I would suggest including richer data and non-standard elements via the API (at least initially) then consider adding to the embedded JSON-LD blocks when it is required by search engines.

Some elements of the dataset, e.g. fact checking interventions may only ever be exposed via the API.

Constraining the amount of data embedded in pages will also help reduce overall page weight.

As noted in the discussion on reusing fact checks some additional properties will be needed to support traversal across the graph of relationships defined within the Claim Review model. Ideally these would be defined by Schema.org to avoid the need for custom properties.

Expose all of the key resources in the Claim Review model

Reviewing the current model and proposed ways of enriching the core data, I would suggest exposing endpoints for all of the following:

  • Fact checking articles (e.g. FactCheckingArticle as noted here) – to allow users to find lists of articles published by Full Fact
  • Claim Reviews (ClaimReview, e.g. /claim-reviews) – to support users in finding individual reviews, separately to the blog posts they are contained in
  • Claims (Claim, e.g. /claims) – to allow querying for individual claims
  • Appearances (CreativeWork) – to list the posts, articles, etc that have been referenced as sighting of a claim

With the addition of suitable filters these entry points would provide useful slices of the content.

Supporting filtering based on property values and external identifiers

Allow filtering of lists of articles, claims, etc by a range of filters provided as URL parameters. I would suggest supporting the following:

  • by date – to filter articles, reviews, claims, appearances based on when they were published and/or modified
  • by author – to filter claims and appearances based on author, to allow users to find claims made by a specific person
  • by topic – to filter claims based on the subject (DefinedTerm) used to categorise them
  • keyword – a free text search over textual properties, e.g. descriptions of claims, or the body of a fact checking article

Additional filters could allow further restrictions, e.g. appearances that have been corrected, or from specific platforms (based on their URL). But the initial suggestions provide useful ways of refining a list to items of interest.

Where there are links to external Wikidata urls, e.g. for people, organisations or topics, then I recommend allowing filtering based on both their identifiers (e.g. P2561) and their labels.

API Documentation

There are many useful tools for generating interactive and navigable API documentation. These help users quickly and easily explore an API to test queries and view results.
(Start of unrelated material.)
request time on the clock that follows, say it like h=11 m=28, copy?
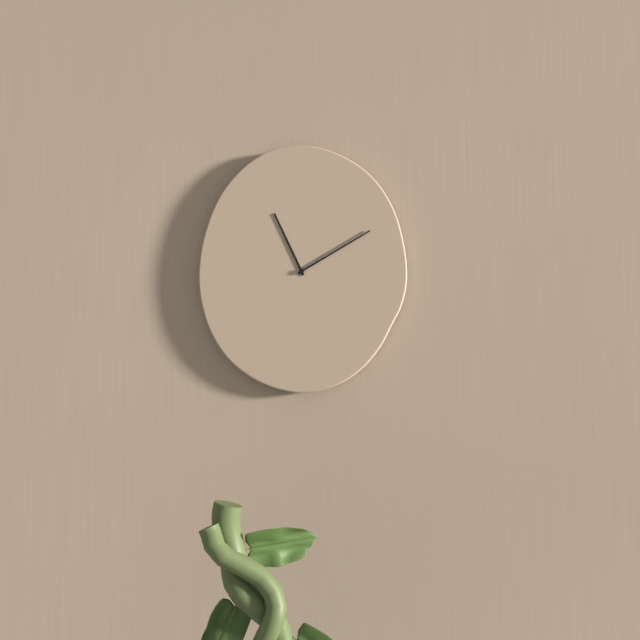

But some additional reference documentation would help users understand the overall shape of the data, how it is created and how it might be revised. This would include things like:

  • a summary of editorial policy that informs how, or whether individuals posting material to social media are named in the data
  • a summary of editorial policy that informs linking to citations and datasets
  • an indication of when richer information, like sameAs links can be expected to be available for different types of resources
  • any patterns of applying Claim Review that are specific to the “Full Fact profile”, e.g. whether fields like firstAppearance are used. Or how and when appearances might be revised, etc.
  • areas of the model that may change, e.g. based on further standardisation work

Licensing

Finally, the API ought to have:

  • a clear set of terms and conditions that describe the terms of use of the API, relevant disclaimers, etc
  • separately, a licence that applies to data available from the API

The licence for the data may be different to the licence that applies to the content. For example, the data might be available under a CC-BY licence, but Full Fact may prefer to apply a more restrictive licence to its content.

The licence statement should also be clear that it applies to the data retrieved by the API and not all content or images linked from it.